__EXERCISE__
Without skipping any entry, transcribe the data word for word.

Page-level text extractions
»»
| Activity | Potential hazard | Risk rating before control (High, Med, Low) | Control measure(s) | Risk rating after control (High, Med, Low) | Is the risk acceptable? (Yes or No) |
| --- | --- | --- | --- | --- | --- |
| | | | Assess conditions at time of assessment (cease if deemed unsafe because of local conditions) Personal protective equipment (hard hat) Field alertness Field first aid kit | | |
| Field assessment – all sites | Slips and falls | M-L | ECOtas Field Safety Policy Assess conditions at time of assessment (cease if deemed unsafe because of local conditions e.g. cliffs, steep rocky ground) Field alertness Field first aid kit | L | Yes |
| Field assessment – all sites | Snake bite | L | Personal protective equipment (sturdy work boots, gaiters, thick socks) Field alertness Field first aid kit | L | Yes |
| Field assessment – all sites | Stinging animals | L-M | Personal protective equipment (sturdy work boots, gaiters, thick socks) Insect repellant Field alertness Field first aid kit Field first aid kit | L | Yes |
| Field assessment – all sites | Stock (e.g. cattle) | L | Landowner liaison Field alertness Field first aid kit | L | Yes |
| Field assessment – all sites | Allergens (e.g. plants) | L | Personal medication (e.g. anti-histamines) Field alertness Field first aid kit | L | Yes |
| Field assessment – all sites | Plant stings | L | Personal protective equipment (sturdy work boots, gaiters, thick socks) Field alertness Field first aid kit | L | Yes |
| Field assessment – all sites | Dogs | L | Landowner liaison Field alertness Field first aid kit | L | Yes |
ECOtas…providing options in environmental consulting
««
__RESPONSE AREA__
| Activity | Potential hazard | Risk rating before control (High, Med, Low) | Control measure(s) | Risk rating after control (High, Med, Low) | Is the risk acceptable? (Yes or No) |
| --- | --- | --- | --- | --- | --- |
| | | | Assess conditions at time of assessment (cease if deemed unsafe because of local conditions) Personal protective equipment (hard hat) Field alertness Field first aid kit | | |
| Field assessment – all sites | Slips and falls | M-L | ECOtas Field Safety Policy Assess conditions at time of assessment (cease if deemed unsafe because of local conditions e.g. cliffs, steep rocky ground) Field alertness Field first aid kit | L | Yes |
| Field assessment – all sites | Snake bite | L | Personal protective equipment (sturdy work boots, gaiters, thick socks) Field alertness Field first aid kit | L | Yes |
| Field assessment – all sites | Stinging animals | L-M | Personal protective equipment (sturdy work boots, gaiters, thick socks) Insect repellant Field alertness Field first aid kit Field first aid kit | L | Yes |
| Field assessment – all sites | Stock (e.g. cattle) | L | Landowner liaison Field alertness Field first aid kit | L | Yes |
| Field assessment – all sites | Allergens (e.g. plants) | L | Personal medication (e.g. anti-histamines) Field alertness Field first aid kit | L | Yes |
| Field assessment – all sites | Plant stings | L | Personal protective equipment (sturdy work boots, gaiters, thick socks) Field alertness Field first aid kit | L | Yes |
| Field assessment – all sites | Dogs | L | Landowner liaison Field alertness Field first aid kit | L | Yes |
ECOtas…providing options in environmental consulting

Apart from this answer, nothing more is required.